TASK INSTRUCTIONS: Set out every line of the records below as a numbered list, skipping blank lines. Leave the pictures out of the answer.

EXTRACTED DATA:
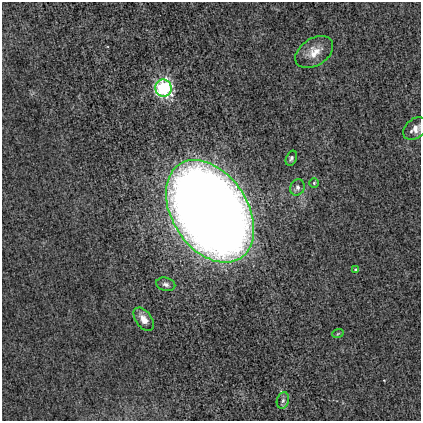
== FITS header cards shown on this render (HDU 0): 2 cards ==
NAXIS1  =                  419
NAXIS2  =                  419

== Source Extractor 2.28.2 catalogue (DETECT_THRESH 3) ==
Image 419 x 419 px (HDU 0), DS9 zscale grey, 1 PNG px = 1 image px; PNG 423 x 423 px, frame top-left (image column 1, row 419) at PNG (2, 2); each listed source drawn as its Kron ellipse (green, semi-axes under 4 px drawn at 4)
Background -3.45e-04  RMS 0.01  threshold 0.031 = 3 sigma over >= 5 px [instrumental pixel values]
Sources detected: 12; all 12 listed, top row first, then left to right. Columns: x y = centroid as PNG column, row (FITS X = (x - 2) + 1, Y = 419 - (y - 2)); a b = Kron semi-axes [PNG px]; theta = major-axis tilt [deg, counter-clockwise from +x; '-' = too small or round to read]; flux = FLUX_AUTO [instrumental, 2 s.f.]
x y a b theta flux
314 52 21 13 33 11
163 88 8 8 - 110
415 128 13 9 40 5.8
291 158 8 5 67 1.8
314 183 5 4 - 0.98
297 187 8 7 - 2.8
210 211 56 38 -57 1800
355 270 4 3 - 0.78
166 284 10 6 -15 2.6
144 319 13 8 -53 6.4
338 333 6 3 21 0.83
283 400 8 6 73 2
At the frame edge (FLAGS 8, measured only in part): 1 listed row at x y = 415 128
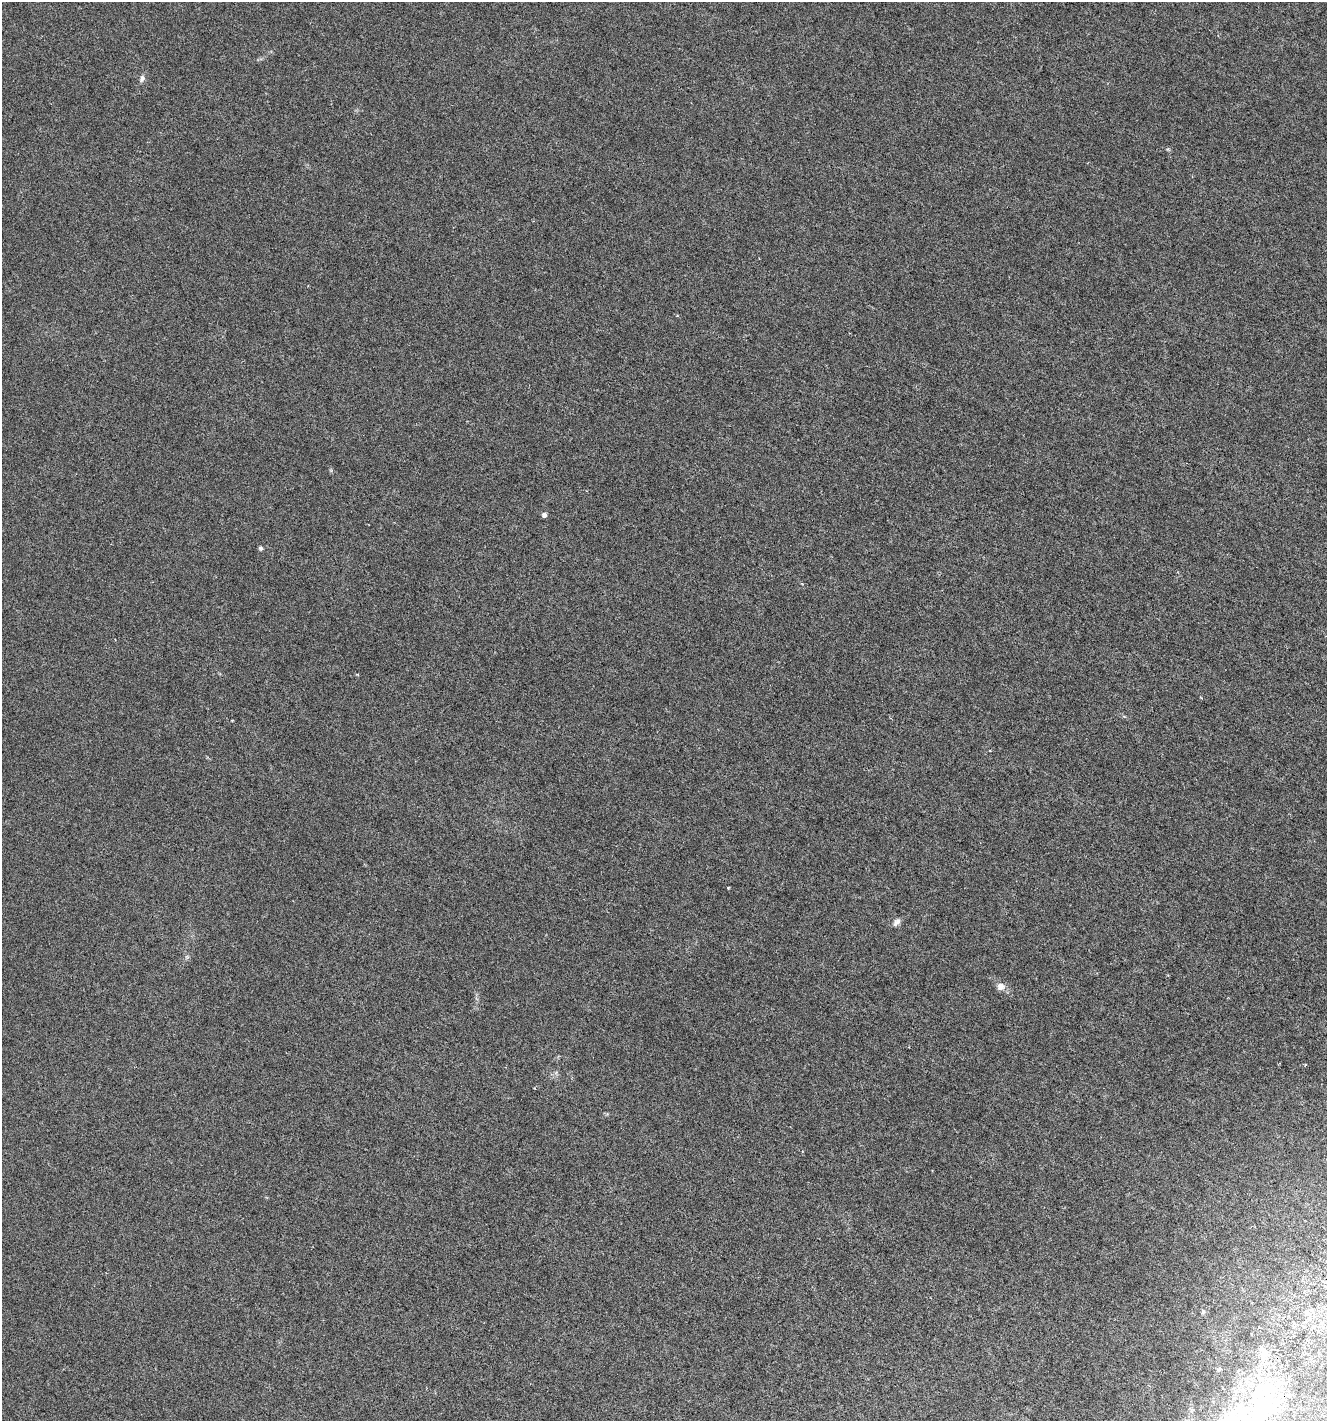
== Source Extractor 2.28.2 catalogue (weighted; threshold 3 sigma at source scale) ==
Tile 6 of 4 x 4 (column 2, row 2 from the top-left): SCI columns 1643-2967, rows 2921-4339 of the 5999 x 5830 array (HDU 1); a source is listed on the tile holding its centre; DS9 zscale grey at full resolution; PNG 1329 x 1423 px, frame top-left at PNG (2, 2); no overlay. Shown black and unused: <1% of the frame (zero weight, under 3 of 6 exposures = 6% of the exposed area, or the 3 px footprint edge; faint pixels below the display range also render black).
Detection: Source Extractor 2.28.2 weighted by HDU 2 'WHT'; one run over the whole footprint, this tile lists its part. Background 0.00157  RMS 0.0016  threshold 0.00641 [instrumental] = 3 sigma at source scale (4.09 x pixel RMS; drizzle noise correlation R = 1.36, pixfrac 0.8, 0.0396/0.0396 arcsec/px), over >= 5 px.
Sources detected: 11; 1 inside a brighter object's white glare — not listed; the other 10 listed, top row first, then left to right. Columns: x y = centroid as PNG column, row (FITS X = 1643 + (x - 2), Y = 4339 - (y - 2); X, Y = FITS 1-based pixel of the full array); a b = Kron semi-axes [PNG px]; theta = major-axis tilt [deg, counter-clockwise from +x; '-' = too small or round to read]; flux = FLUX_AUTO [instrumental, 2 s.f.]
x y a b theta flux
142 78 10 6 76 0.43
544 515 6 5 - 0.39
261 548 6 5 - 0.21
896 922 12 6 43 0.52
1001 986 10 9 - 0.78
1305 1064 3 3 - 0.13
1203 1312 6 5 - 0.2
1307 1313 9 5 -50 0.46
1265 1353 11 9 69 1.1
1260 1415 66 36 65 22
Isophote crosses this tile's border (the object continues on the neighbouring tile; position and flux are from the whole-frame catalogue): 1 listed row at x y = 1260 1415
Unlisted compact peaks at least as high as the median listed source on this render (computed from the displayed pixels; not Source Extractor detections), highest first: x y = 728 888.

OUTPUT FOR THIS EXERCISE:
1. == FITS header cards shown on this render (HDU 0): 2 cards ==
2. NAXIS1  =                  419
3. NAXIS2  =                  419
4. == Source Extractor 2.28.2 catalogue (DETECT_THRESH 3) ==
5. Image 419 x 419 px (HDU 0), DS9 zscale grey, 1 PNG px = 1 image px; PNG 423 x 423 px, frame top-left (image column 1, row 419) at PNG (2, 2); each listed source drawn as its Kron ellipse (green, semi-axes under 4 px drawn at 4)
6. Background -3.45e-04  RMS 0.01  threshold 0.031 = 3 sigma over >= 5 px [instrumental pixel values]
7. Sources detected: 12; all 12 listed, top row first, then left to right. Columns: x y = centroid as PNG column, row (FITS X = (x - 2) + 1, Y = 419 - (y - 2)); a b = Kron semi-axes [PNG px]; theta = major-axis tilt [deg, counter-clockwise from +x; '-' = too small or round to read]; flux = FLUX_AUTO [instrumental, 2 s.f.]
8. x y a b theta flux
9. 314 52 21 13 33 11
10. 163 88 8 8 - 110
11. 415 128 13 9 40 5.8
12. 291 158 8 5 67 1.8
13. 314 183 5 4 - 0.98
14. 297 187 8 7 - 2.8
15. 210 211 56 38 -57 1800
16. 355 270 4 3 - 0.78
17. 166 284 10 6 -15 2.6
18. 144 319 13 8 -53 6.4
19. 338 333 6 3 21 0.83
20. 283 400 8 6 73 2
21. At the frame edge (FLAGS 8, measured only in part): 1 listed row at x y = 415 128
22. == Source Extractor 2.28.2 catalogue (weighted; threshold 3 sigma at source scale) ==
23. Tile 6 of 4 x 4 (column 2, row 2 from the top-left): SCI columns 1643-2967, rows 2921-4339 of the 5999 x 5830 array (HDU 1); a source is listed on the tile holding its centre; DS9 zscale grey at full resolution; PNG 1329 x 1423 px, frame top-left at PNG (2, 2); no overlay. Shown black and unused: <1% of the frame (zero weight, under 3 of 6 exposures = 6% of the exposed area, or the 3 px footprint edge; faint pixels below the display range also render black).
24. Detection: Source Extractor 2.28.2 weighted by HDU 2 'WHT'; one run over the whole footprint, this tile lists its part. Background 0.00157  RMS 0.0016  threshold 0.00641 [instrumental] = 3 sigma at source scale (4.09 x pixel RMS; drizzle noise correlation R = 1.36, pixfrac 0.8, 0.0396/0.0396 arcsec/px), over >= 5 px.
25. Sources detected: 11; 1 inside a brighter object's white glare — not listed; the other 10 listed, top row first, then left to right. Columns: x y = centroid as PNG column, row (FITS X = 1643 + (x - 2), Y = 4339 - (y - 2); X, Y = FITS 1-based pixel of the full array); a b = Kron semi-axes [PNG px]; theta = major-axis tilt [deg, counter-clockwise from +x; '-' = too small or round to read]; flux = FLUX_AUTO [instrumental, 2 s.f.]
26. x y a b theta flux
27. 142 78 10 6 76 0.43
28. 544 515 6 5 - 0.39
29. 261 548 6 5 - 0.21
30. 896 922 12 6 43 0.52
31. 1001 986 10 9 - 0.78
32. 1305 1064 3 3 - 0.13
33. 1203 1312 6 5 - 0.2
34. 1307 1313 9 5 -50 0.46
35. 1265 1353 11 9 69 1.1
36. 1260 1415 66 36 65 22
37. Isophote crosses this tile's border (the object continues on the neighbouring tile; position and flux are from the whole-frame catalogue): 1 listed row at x y = 1260 1415
38. Unlisted compact peaks at least as high as the median listed source on this render (computed from the displayed pixels; not Source Extractor detections), highest first: x y = 728 888.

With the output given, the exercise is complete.